↓↓↓

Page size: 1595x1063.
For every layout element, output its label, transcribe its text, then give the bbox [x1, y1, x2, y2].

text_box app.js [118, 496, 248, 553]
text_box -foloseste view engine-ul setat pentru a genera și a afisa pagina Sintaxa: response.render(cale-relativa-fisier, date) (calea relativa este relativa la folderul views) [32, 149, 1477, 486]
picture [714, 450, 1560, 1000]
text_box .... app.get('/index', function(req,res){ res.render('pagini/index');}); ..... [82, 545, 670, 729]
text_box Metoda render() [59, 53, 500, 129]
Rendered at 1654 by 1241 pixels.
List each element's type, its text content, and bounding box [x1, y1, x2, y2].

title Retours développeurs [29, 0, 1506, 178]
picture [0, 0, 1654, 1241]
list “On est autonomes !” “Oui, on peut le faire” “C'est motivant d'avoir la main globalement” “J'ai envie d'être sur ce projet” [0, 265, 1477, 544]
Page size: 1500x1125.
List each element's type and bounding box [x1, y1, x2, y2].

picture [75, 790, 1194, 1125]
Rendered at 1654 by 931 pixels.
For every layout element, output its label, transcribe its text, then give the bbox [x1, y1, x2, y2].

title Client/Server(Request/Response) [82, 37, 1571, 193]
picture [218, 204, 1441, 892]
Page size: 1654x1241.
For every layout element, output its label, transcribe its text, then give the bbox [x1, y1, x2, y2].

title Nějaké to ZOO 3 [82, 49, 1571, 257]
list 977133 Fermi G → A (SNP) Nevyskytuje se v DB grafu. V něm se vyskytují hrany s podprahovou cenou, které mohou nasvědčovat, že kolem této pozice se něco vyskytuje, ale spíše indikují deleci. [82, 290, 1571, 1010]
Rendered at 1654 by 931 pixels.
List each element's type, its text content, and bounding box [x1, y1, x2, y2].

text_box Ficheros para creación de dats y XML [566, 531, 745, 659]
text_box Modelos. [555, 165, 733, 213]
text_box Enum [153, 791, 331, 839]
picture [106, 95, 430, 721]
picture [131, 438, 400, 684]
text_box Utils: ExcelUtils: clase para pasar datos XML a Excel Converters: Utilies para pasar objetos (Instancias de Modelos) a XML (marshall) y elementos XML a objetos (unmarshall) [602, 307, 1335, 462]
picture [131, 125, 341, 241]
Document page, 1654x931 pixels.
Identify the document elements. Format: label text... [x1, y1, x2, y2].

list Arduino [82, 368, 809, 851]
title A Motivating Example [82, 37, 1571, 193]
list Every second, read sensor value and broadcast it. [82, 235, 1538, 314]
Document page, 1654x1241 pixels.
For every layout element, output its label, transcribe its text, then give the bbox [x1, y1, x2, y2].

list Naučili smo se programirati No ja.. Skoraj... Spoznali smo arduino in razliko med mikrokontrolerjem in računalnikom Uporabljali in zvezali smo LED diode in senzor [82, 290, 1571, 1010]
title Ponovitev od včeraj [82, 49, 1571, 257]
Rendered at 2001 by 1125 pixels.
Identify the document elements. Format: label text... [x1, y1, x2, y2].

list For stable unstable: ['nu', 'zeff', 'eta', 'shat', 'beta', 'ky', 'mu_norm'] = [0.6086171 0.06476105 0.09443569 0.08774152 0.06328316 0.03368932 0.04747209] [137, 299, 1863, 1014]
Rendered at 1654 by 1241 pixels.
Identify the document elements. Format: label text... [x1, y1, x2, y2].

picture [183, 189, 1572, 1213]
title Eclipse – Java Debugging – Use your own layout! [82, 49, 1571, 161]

↑↑↑

- What is expected: Return the lines above exactly as they appear, from the first one through the one containing "list 977133 Fermi", with both ends included.

- Answer to this problem:
Page size: 1595x1063.
For every layout element, output its label, transcribe its text, then give the bbox [x1, y1, x2, y2].

text_box app.js [118, 496, 248, 553]
text_box -foloseste view engine-ul setat pentru a genera și a afisa pagina Sintaxa: response.render(cale-relativa-fisier, date) (calea relativa este relativa la folderul views) [32, 149, 1477, 486]
picture [714, 450, 1560, 1000]
text_box .... app.get('/index', function(req,res){ res.render('pagini/index');}); ..... [82, 545, 670, 729]
text_box Metoda render() [59, 53, 500, 129]
Rendered at 1654 by 1241 pixels.
List each element's type, its text content, and bounding box [x1, y1, x2, y2].

title Retours développeurs [29, 0, 1506, 178]
picture [0, 0, 1654, 1241]
list “On est autonomes !” “Oui, on peut le faire” “C'est motivant d'avoir la main globalement” “J'ai envie d'être sur ce projet” [0, 265, 1477, 544]
Page size: 1500x1125.
List each element's type and bounding box [x1, y1, x2, y2].

picture [75, 790, 1194, 1125]
Rendered at 1654 by 931 pixels.
For every layout element, output its label, transcribe its text, then give the bbox [x1, y1, x2, y2].

title Client/Server(Request/Response) [82, 37, 1571, 193]
picture [218, 204, 1441, 892]
Page size: 1654x1241.
For every layout element, output its label, transcribe its text, then give the bbox [x1, y1, x2, y2].

title Nějaké to ZOO 3 [82, 49, 1571, 257]
list 977133 Fermi G → A (SNP) Nevyskytuje se v DB grafu. V něm se vyskytují hrany s podprahovou cenou, které mohou nasvědčovat, že kolem této pozice se něco vyskytuje, ale spíše indikují deleci. [82, 290, 1571, 1010]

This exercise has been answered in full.